Just how predictive is January? Since 1900, a winning January has spurred positive annual returns nearly 71% of the time, with the median change a 10.4% rise, says one market observer. So there's something to be said for the swell of fresh allocations and the endurance of hope.

Still, there are exceptions to the rule, and fresh-year optimism can be punctured by, say, escalating violence in these tougher times, or the failure of a big foreign bank in countries where government bailouts are less in vogue. The Dow has risen in five of the past six thinly traded sessions, and a tentative market tends to pull back until it becomes surer.

Last week, the Dow snapped a four-week losing streak to gain 519 points, or 6.1%, to 9035. The NASDAQ surged 102, or 6.7%, to 1632 and, like the S&P 500, has rallied in three of the past four weeks.

For the record, the 2008 losses totaled 33.8% for the Dow, 38.5% for the S&P 500, 40.5% for the NASDAQ and 34.8% for the Russell 2000. Crude oil ended a six-year winning run and fell 53.5%, while gold gained 5.8%.

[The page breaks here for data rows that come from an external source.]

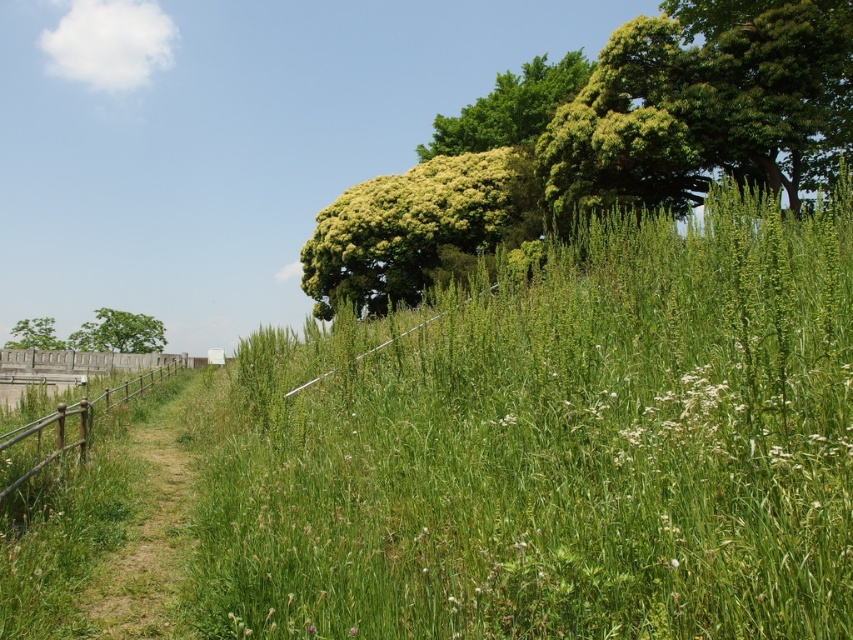
Question: Which point is closer to the camera?

Choices:
 (A) (659, 422)
 (B) (45, 348)

Answer: (A)

Question: Which of the following is the closest to the observer?

Choices:
 (A) green grassy trail at lower left
 (B) green leafy tree at upper right
 (C) green grassy at upper center

Answer: (C)

Question: Does green leafy tree at center have a larger size compared to green leafy tree at upper center?

Choices:
 (A) yes
 (B) no

Answer: (B)

Question: Can you confirm if green leafy tree at upper right is positioned below green grassy trail at lower left?

Choices:
 (A) no
 (B) yes

Answer: (A)

Question: Which is nearer to the brown wooden fence at left?

Choices:
 (A) green grassy at upper center
 (B) green leafy tree at lower left
 (C) green grassy trail at lower left

Answer: (C)

Question: Is green grassy trail at lower left above brown wooden fence at left?

Choices:
 (A) no
 (B) yes

Answer: (A)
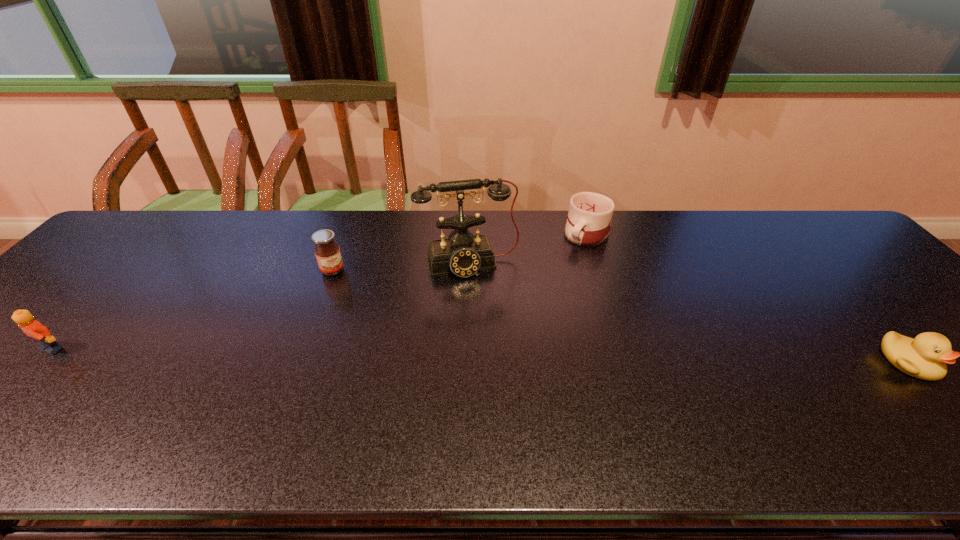
Identify the location of free spot located 0.390m on the dial of the telephone. The width and height of the screenshot is (960, 540). (513, 401).

Locate an element on the screen. This screenshot has height=540, width=960. vacant space located on the label side of the jam is located at coordinates (393, 349).

Locate an element on the screen. The width and height of the screenshot is (960, 540). vacant space located on the label side of the jam is located at coordinates (370, 319).

What are the coordinates of `vacant area situated on the label side of the jam` in the screenshot? It's located at (391, 347).

This screenshot has width=960, height=540. I want to click on blank space located on the side with the handle of the second object from right to left, so click(x=558, y=263).

Identify the location of free space located on the side with the handle of the second object from right to left. (504, 310).

This screenshot has height=540, width=960. I want to click on free space located 0.320m on the side with the handle of the second object from right to left, so click(x=512, y=305).

This screenshot has width=960, height=540. Find the location of `telephone that is at the far edge`. telephone that is at the far edge is located at coordinates (464, 254).

Identify the location of mug at the far edge. The height and width of the screenshot is (540, 960). (590, 214).

Locate an element on the screen. The image size is (960, 540). object that is at the near edge is located at coordinates [x=925, y=357].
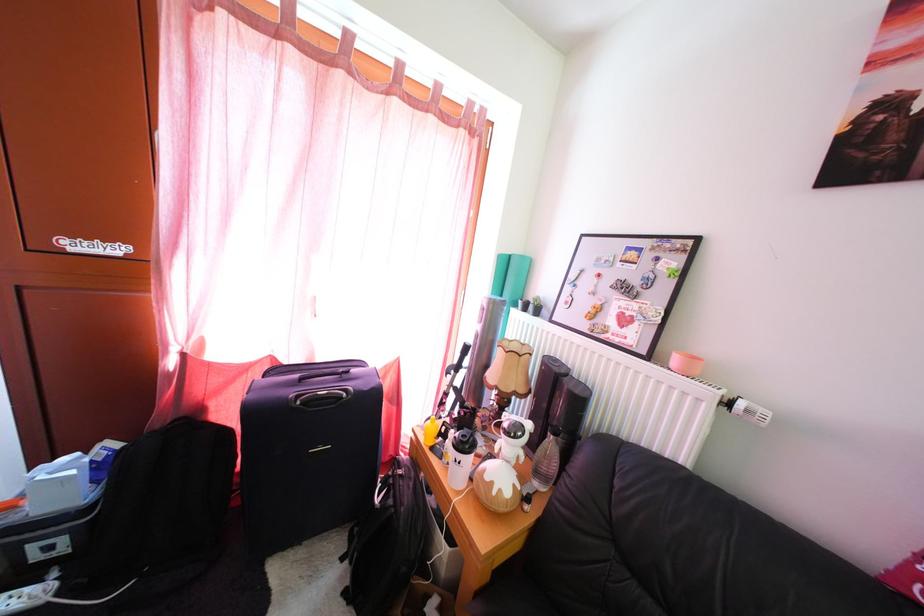
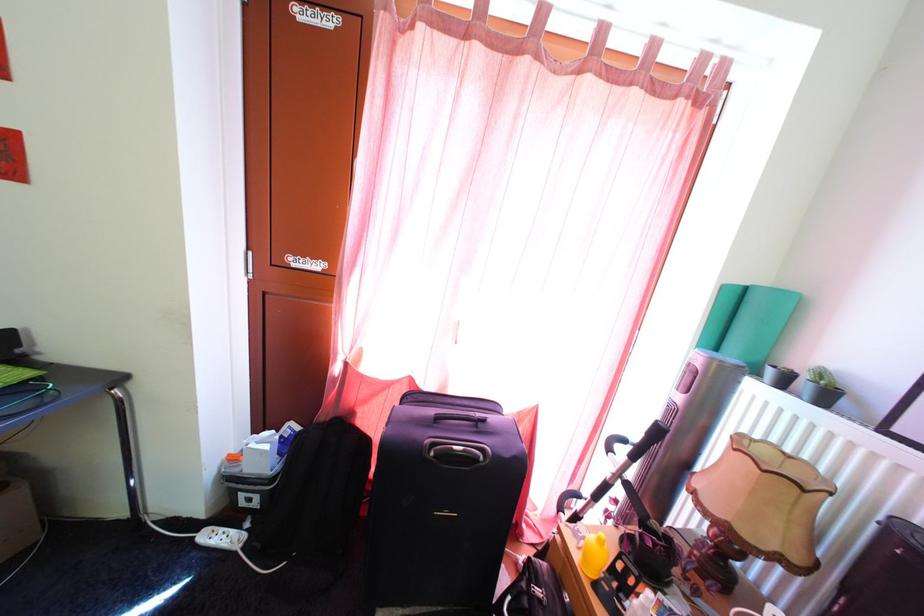
Which direction would the cameraman need to move to produce the second image?

The cameraman moved toward left, forward.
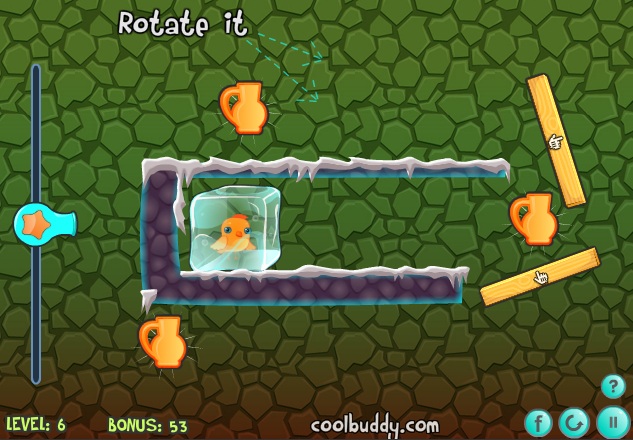
Identify the location of vases. (251, 113), (170, 344), (541, 217).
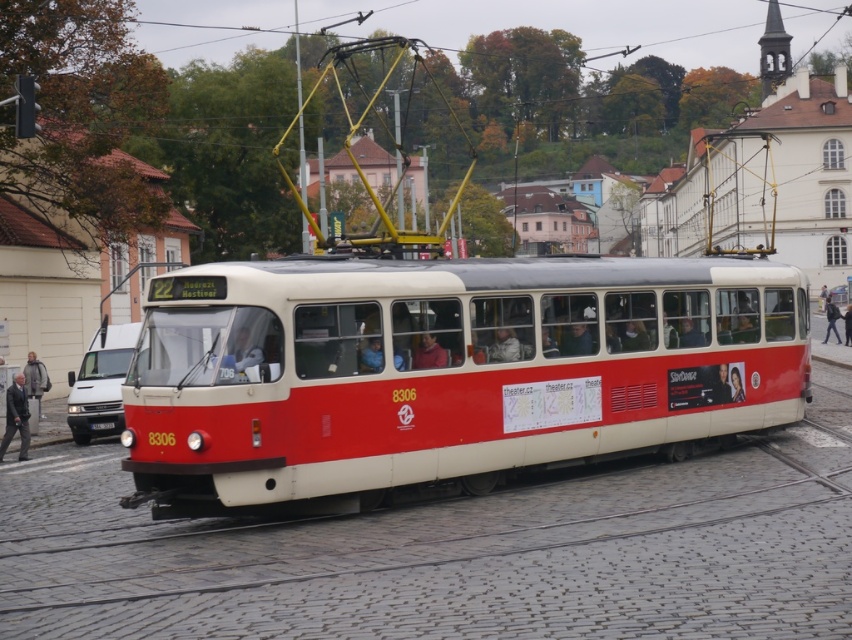
Question: Based on their relative distances, which object is nearer to the dark blue jeans at center?

Choices:
 (A) matte red jacket at center
 (B) red rubber track at center

Answer: (A)

Question: Which object appears farthest from the camera in this image?

Choices:
 (A) gray fabric coat at lower left
 (B) dark gray jacket at left
 (C) dark blue jacket at center

Answer: (C)

Question: Can you confirm if gray fabric coat at lower left is smaller than matte black jacket at center?

Choices:
 (A) no
 (B) yes

Answer: (A)

Question: Among these points, which one is nearest to the camera?

Choices:
 (A) coord(50,384)
 (B) coord(593,340)
 (C) coord(413,356)
 (D) coord(499,353)

Answer: (C)

Question: Does matte red jacket at center have a larger size compared to dark blue jeans at center?

Choices:
 (A) no
 (B) yes

Answer: (A)

Question: Is gray fabric coat at lower left further to camera compared to matte black jacket at center?

Choices:
 (A) yes
 (B) no

Answer: (A)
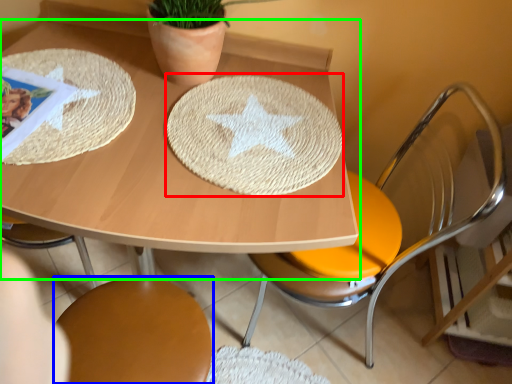
Question: Which is farther away from plate (highlighted by a red box)? chair (highlighted by a blue box) or table (highlighted by a green box)?

Choices:
 (A) chair
 (B) table

Answer: (A)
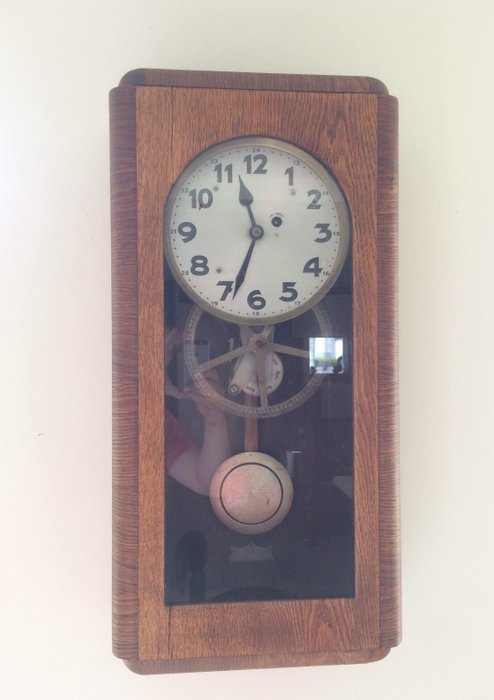
This screenshot has height=700, width=494. Identify the location of black circle on clock face. (279, 222).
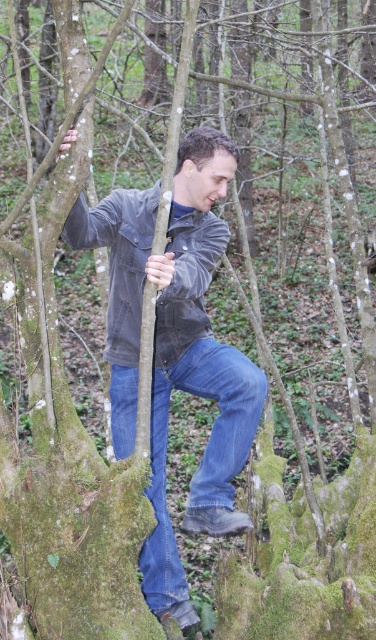
Can you confirm if denim jacket at center is shorter than washed denim jacket at center?

Incorrect, denim jacket at center's height does not fall short of washed denim jacket at center's.

Which is behind, point (212, 378) or point (121, 300)?

The point (121, 300) is behind.

Locate an element on the screen. denim jacket at center is located at coordinates (174, 348).

At what (x,y) coordinates should I click in order to perform the action: click on denim jacket at center. Please return your answer as a coordinate pair (x, y). The image size is (376, 640). Looking at the image, I should click on (174, 348).

Between point (250, 388) and point (186, 516), which one is positioned behind?

The point (186, 516) is more distant.

Can you confirm if denim jacket at center is shorter than blue denim jeans at center?

Incorrect, denim jacket at center's height does not fall short of blue denim jeans at center's.

Between point (183, 627) and point (174, 582), which one is positioned in front?

Positioned in front is point (183, 627).

Find the location of a particular element. denim jacket at center is located at coordinates (174, 348).

Which is behind, point (218, 464) or point (181, 248)?

Point (181, 248)

Consider the image. Can you confirm if blue denim jeans at center is positioned above washed denim jacket at center?

Incorrect, blue denim jeans at center is not positioned above washed denim jacket at center.

This screenshot has width=376, height=640. I want to click on blue denim jeans at center, so click(x=203, y=454).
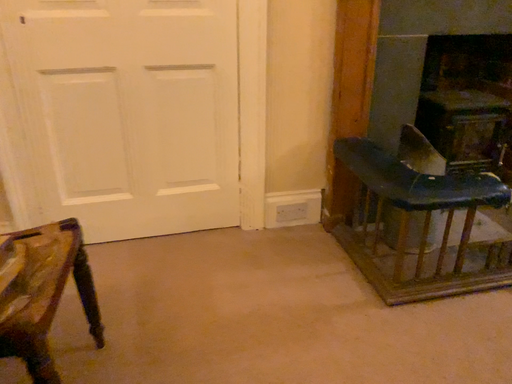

"As much as we hate to say it and people hate to hear it, 2008 was a necessary event for the financial markets," notes a market strategist. "The U.S. financial system and the economy were employing notably higher amounts of leverage in order to achieve marginal gains." Purging that excess, painful as it was, weeds out the marginal and overleveraged players, paving the way for new growth.

He says that despite a 24% bounce from its Nov. 20 low, the stock market is still deeply oversold. The crop of New York Stock Exchange stocks holding above their 200-day averages shrank to 2% at one point and ended the year near a still-low 7%. Says one firm's chief market technician: "There is only room for expansion in this measure of breadth, in our opinion, but it could be a long, drawn-out process." (Source: Barrons On-Line).